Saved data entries
= = = = =
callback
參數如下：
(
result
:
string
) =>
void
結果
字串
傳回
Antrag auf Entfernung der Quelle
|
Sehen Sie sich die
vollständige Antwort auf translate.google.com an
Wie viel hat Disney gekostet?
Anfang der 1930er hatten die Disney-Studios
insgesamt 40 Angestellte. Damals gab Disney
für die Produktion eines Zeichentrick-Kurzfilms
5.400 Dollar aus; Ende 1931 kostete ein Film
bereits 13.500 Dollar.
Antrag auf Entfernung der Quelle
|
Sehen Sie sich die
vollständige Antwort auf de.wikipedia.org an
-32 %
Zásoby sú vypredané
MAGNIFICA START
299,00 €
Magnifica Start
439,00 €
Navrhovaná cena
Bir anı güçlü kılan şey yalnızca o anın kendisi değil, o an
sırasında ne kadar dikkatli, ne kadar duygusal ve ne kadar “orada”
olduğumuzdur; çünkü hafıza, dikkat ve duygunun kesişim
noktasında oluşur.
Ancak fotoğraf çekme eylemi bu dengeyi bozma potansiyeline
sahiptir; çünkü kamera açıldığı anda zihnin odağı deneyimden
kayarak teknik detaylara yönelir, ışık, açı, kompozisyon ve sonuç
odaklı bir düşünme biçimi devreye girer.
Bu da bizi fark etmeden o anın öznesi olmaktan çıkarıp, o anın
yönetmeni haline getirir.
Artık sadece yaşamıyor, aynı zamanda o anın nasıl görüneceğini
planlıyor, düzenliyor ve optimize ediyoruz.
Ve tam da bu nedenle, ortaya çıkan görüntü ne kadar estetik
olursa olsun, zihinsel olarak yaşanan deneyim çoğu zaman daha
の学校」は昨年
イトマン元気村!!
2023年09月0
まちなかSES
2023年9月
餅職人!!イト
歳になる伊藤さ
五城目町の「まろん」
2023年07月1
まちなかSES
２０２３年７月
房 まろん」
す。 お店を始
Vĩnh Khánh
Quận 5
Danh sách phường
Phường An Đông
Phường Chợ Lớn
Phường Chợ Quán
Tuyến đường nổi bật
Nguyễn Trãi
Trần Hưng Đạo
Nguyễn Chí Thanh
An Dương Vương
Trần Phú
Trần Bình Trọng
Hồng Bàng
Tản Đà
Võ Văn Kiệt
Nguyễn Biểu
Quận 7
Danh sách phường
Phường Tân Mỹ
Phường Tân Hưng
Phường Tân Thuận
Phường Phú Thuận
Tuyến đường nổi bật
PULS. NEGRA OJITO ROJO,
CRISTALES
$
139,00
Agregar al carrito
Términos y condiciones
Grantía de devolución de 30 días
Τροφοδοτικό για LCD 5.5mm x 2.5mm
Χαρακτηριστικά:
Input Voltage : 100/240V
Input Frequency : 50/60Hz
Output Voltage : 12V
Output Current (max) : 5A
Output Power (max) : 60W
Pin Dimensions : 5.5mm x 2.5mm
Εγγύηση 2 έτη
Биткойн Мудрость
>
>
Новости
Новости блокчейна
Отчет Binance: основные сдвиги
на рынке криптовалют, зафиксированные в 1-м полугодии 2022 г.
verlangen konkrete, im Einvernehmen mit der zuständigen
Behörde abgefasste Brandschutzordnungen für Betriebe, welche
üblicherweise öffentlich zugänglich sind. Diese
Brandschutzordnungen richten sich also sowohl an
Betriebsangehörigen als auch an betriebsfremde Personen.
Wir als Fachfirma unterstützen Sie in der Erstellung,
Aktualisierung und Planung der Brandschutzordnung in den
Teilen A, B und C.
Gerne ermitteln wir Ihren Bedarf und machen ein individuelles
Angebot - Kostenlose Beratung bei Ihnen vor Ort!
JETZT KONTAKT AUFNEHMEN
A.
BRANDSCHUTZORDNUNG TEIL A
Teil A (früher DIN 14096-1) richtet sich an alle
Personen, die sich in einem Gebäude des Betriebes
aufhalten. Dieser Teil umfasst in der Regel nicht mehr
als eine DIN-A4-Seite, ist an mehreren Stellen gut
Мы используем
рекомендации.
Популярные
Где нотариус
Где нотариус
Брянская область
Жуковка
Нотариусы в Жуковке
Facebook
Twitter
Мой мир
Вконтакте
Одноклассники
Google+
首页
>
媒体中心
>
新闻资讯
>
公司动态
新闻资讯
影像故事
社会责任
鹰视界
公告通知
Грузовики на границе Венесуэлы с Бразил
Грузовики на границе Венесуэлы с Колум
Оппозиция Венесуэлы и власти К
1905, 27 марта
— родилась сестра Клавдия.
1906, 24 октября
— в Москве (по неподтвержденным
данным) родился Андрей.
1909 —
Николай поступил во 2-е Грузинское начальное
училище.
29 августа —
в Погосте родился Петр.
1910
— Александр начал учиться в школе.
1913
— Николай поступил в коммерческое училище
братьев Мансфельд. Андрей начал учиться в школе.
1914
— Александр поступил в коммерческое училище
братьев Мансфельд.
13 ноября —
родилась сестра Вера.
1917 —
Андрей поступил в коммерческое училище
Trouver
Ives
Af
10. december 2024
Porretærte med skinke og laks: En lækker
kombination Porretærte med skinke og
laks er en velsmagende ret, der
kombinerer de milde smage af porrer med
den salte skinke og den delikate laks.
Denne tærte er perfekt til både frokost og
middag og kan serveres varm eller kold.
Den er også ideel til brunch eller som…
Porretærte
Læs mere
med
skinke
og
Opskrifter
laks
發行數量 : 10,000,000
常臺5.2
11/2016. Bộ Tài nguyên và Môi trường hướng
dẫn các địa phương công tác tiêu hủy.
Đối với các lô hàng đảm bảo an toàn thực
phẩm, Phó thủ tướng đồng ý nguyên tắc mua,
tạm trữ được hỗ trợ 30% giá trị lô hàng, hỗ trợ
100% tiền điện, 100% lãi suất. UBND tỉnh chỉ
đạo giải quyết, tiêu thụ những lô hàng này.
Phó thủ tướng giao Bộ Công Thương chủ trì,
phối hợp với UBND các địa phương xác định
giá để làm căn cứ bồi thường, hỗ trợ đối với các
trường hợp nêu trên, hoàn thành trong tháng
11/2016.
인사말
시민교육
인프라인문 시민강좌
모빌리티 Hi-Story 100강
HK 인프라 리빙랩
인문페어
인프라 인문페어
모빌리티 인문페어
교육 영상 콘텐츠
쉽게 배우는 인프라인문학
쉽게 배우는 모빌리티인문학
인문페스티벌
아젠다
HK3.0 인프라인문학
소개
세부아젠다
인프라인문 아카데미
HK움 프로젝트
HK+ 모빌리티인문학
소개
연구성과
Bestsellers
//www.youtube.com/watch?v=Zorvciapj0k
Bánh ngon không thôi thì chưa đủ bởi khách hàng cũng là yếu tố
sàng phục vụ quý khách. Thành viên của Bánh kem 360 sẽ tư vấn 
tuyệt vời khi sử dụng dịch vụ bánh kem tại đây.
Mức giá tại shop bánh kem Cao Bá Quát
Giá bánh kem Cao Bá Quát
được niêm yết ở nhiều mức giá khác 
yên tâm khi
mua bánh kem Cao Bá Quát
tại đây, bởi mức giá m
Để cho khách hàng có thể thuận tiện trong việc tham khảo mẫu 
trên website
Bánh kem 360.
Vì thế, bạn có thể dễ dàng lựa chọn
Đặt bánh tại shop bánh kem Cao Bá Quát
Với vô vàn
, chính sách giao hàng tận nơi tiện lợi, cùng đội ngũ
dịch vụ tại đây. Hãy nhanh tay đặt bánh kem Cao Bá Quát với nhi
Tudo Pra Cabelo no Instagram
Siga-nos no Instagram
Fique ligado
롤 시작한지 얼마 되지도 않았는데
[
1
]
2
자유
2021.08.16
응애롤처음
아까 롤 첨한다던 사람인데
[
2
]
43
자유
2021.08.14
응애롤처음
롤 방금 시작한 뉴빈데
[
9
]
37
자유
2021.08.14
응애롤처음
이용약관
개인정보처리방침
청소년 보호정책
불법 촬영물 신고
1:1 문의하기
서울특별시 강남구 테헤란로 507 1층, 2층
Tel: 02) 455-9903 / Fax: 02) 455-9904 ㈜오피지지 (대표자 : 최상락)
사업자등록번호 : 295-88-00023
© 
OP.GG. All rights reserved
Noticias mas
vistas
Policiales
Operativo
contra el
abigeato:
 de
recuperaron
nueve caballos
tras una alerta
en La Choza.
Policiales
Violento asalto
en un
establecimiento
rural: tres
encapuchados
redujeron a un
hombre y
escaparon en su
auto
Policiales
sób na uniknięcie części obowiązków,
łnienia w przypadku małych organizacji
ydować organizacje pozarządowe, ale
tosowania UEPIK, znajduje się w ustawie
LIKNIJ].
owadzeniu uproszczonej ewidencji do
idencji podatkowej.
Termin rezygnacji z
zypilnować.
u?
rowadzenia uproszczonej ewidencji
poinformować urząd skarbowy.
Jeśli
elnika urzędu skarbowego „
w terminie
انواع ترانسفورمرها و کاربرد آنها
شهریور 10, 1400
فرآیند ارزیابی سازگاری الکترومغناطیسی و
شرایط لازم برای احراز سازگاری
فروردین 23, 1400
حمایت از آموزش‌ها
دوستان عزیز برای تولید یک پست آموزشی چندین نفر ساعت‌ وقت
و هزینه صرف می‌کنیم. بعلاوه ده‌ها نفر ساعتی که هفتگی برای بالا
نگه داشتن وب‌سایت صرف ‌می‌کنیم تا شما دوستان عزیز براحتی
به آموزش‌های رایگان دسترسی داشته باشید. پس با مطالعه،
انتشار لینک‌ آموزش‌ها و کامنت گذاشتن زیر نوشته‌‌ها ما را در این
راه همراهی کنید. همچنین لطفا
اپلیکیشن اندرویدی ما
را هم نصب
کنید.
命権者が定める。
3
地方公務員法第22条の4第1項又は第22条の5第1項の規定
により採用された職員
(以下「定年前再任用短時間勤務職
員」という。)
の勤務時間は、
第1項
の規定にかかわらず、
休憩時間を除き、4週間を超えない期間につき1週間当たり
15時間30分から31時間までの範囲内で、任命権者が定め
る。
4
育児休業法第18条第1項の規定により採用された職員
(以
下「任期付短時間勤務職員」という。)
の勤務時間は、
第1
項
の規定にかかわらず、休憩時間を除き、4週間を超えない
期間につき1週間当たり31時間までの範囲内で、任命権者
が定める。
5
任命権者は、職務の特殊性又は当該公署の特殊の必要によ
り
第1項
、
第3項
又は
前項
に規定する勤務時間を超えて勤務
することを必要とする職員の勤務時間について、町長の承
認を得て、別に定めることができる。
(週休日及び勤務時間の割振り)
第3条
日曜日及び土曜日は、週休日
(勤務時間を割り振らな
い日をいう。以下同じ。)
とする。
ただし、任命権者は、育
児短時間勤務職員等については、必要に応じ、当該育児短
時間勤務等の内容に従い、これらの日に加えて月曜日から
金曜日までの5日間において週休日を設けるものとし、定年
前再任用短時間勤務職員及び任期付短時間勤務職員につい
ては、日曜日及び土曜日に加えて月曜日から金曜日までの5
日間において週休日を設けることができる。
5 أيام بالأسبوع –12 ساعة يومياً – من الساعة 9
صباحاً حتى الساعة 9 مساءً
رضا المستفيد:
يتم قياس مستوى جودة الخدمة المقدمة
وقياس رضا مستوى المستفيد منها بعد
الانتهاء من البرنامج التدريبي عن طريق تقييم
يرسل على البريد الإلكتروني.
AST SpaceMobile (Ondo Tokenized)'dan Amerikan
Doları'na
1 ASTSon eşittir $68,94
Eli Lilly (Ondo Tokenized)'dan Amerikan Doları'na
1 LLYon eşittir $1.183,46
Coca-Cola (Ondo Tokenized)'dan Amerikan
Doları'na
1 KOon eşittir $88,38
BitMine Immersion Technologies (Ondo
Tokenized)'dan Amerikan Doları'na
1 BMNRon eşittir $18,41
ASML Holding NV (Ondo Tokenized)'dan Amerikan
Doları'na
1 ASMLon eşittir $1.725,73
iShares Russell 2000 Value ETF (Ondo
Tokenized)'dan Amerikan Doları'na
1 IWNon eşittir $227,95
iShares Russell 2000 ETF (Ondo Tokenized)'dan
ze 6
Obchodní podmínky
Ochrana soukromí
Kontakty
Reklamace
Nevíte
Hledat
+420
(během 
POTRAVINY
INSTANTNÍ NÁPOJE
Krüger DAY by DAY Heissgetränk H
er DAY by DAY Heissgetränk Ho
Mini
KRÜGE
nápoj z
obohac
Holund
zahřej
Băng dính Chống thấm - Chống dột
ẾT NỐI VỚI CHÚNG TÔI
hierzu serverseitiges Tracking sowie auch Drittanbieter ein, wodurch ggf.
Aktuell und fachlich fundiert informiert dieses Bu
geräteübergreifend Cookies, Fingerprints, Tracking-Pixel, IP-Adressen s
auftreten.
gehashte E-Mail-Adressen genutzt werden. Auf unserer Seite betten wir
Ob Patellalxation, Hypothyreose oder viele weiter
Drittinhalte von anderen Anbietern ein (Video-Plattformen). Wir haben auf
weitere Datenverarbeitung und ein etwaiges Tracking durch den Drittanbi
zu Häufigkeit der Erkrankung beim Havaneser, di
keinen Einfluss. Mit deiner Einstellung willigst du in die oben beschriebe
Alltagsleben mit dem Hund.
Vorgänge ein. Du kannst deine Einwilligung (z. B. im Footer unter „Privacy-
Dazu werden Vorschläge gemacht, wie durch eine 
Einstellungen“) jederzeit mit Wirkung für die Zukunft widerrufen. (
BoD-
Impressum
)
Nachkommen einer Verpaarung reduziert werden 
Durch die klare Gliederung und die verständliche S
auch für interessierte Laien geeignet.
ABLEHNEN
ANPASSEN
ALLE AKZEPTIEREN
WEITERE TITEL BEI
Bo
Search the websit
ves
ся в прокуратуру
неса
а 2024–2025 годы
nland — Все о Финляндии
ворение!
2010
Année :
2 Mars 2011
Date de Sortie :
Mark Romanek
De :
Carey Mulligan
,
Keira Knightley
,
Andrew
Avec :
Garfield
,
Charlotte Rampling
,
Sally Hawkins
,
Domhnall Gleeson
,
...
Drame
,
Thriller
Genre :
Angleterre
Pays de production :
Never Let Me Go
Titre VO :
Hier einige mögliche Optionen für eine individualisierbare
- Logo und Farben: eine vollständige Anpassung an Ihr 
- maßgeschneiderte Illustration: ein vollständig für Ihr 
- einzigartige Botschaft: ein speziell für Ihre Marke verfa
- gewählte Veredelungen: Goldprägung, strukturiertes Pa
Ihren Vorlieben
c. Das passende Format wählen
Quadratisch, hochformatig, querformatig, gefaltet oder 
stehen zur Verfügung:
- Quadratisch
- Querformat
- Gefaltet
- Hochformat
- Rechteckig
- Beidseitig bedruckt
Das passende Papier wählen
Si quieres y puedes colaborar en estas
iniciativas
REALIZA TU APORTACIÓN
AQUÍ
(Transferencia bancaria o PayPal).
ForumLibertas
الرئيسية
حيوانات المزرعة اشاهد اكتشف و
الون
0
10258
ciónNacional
= = = = =
# TASK INSTRUCTIONS:
Out of the data above, transcribe exactly and only the lines starting with the line that has "Output Power (max) : 60W" and going on through the line that has "Brandschutzordnungen richten sich", both included.

# EXERCISE ANSWER:
Output Power (max) : 60W
Pin Dimensions : 5.5mm x 2.5mm
Εγγύηση 2 έτη
Биткойн Мудрость
>
>
Новости
Новости блокчейна
Отчет Binance: основные сдвиги
на рынке криптовалют, зафиксированные в 1-м полугодии 2022 г.
verlangen konkrete, im Einvernehmen mit der zuständigen
Behörde abgefasste Brandschutzordnungen für Betriebe, welche
üblicherweise öffentlich zugänglich sind. Diese
Brandschutzordnungen richten sich also sowohl an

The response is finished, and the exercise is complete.